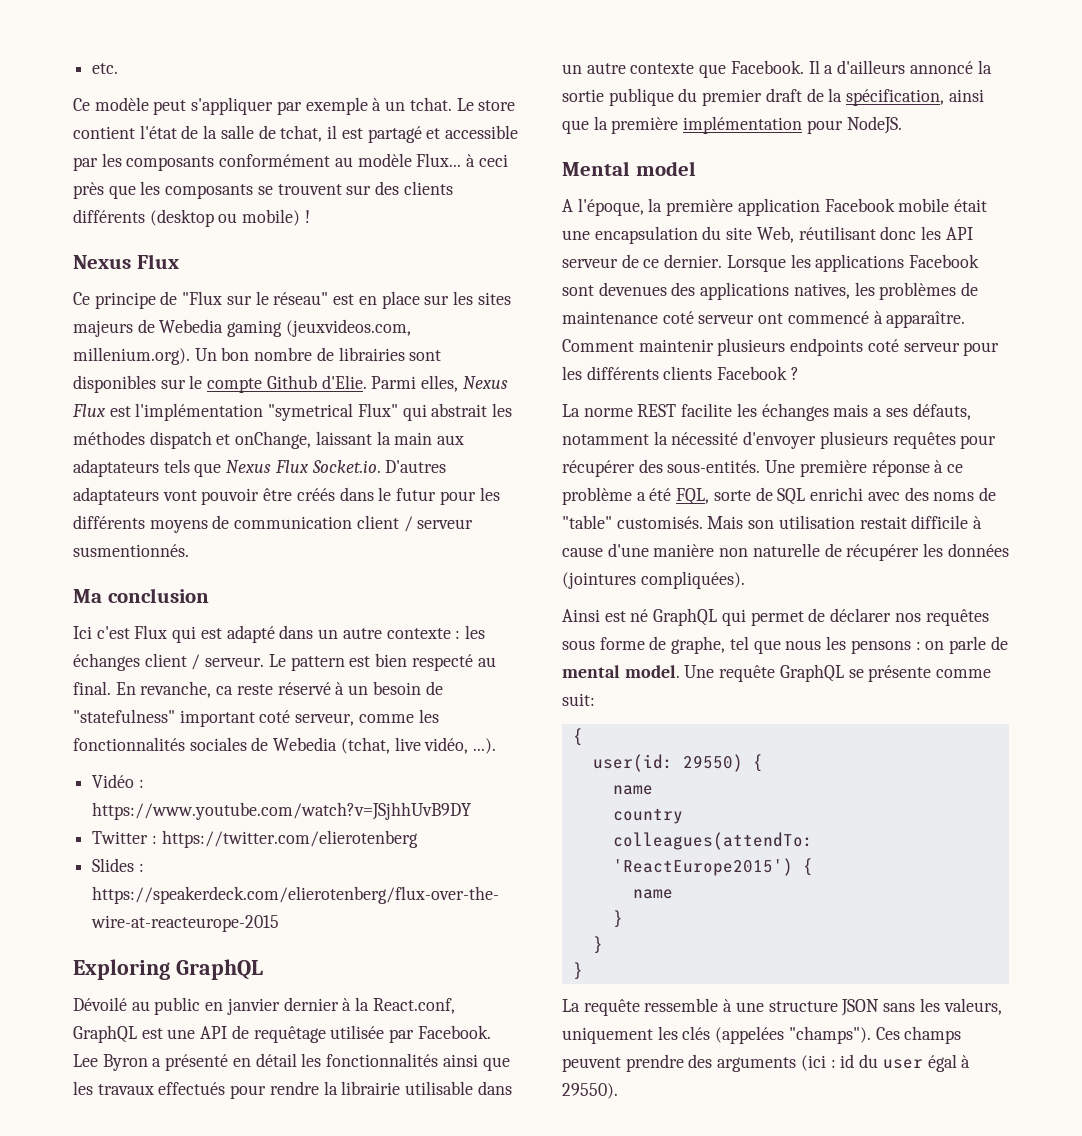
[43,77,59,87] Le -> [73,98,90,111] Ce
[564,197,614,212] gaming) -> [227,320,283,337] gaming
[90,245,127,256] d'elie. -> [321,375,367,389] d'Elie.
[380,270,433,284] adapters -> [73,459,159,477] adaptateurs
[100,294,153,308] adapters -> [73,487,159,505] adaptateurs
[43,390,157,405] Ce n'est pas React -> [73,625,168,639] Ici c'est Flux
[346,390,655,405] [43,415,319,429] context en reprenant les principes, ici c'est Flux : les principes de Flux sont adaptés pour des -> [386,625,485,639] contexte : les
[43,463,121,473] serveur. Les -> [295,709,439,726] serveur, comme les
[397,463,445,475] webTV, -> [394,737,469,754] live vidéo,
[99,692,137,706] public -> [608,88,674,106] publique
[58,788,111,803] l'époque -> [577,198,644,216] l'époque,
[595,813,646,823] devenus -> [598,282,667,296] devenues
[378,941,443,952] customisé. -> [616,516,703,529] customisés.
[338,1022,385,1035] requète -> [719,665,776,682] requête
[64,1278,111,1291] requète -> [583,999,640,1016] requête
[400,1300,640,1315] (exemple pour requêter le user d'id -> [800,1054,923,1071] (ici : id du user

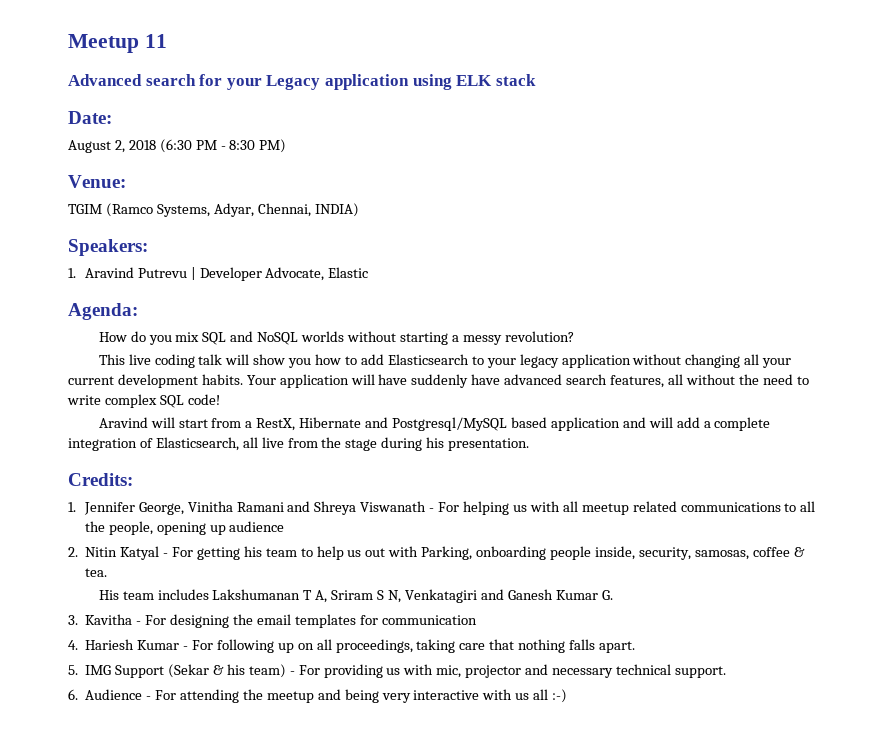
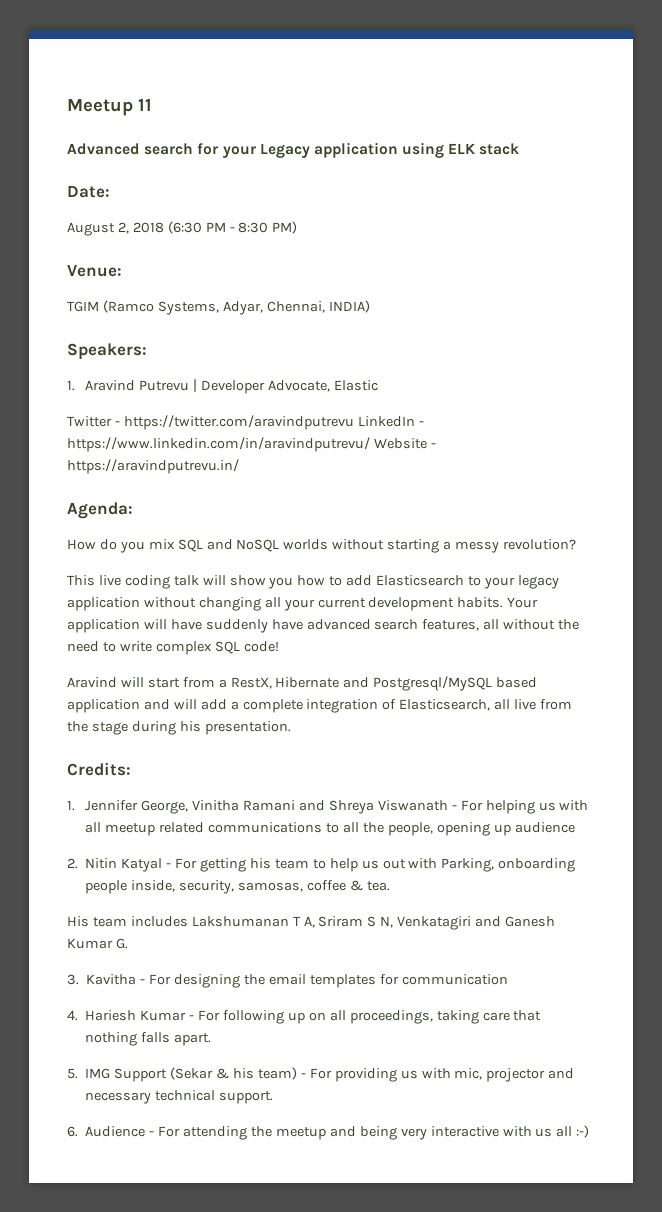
(369, 272) none -> [67,415,424,430] [67,437,436,452] [67,459,239,474] // Twitter - https://twitter.com/aravindputrevu LinkedIn - https://www.linkedin.com/in/aravindputrevu/ Website - https://aravindputrevu.in/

* * * *

__Exercise prompt__.
Would you repeat the complete listing exactly, excluding each picture it holds?

__The answer__.
[43,77,59,87] Le -> [73,98,90,111] Ce
[564,197,614,212] gaming) -> [227,320,283,337] gaming
[90,245,127,256] d'elie. -> [321,375,367,389] d'Elie.
[380,270,433,284] adapters -> [73,459,159,477] adaptateurs
[100,294,153,308] adapters -> [73,487,159,505] adaptateurs
[43,390,157,405] Ce n'est pas React -> [73,625,168,639] Ici c'est Flux
[346,390,655,405] [43,415,319,429] context en reprenant les principes, ici c'est Flux : les principes de Flux sont adaptés pour des -> [386,625,485,639] contexte : les
[43,463,121,473] serveur. Les -> [295,709,439,726] serveur, comme les
[397,463,445,475] webTV, -> [394,737,469,754] live vidéo,
[99,692,137,706] public -> [608,88,674,106] publique
[58,788,111,803] l'époque -> [577,198,644,216] l'époque,
[595,813,646,823] devenus -> [598,282,667,296] devenues
[378,941,443,952] customisé. -> [616,516,703,529] customisés.
[338,1022,385,1035] requète -> [719,665,776,682] requête
[64,1278,111,1291] requète -> [583,999,640,1016] requête
[400,1300,640,1315] (exemple pour requêter le user d'id -> [800,1054,923,1071] (ici : id du user

(369, 272) none -> [67,415,424,430] [67,437,436,452] [67,459,239,474] // Twitter - https://twitter.com/aravindputrevu LinkedIn - https://www.linkedin.com/in/aravindputrevu/ Website - https://aravindputrevu.in/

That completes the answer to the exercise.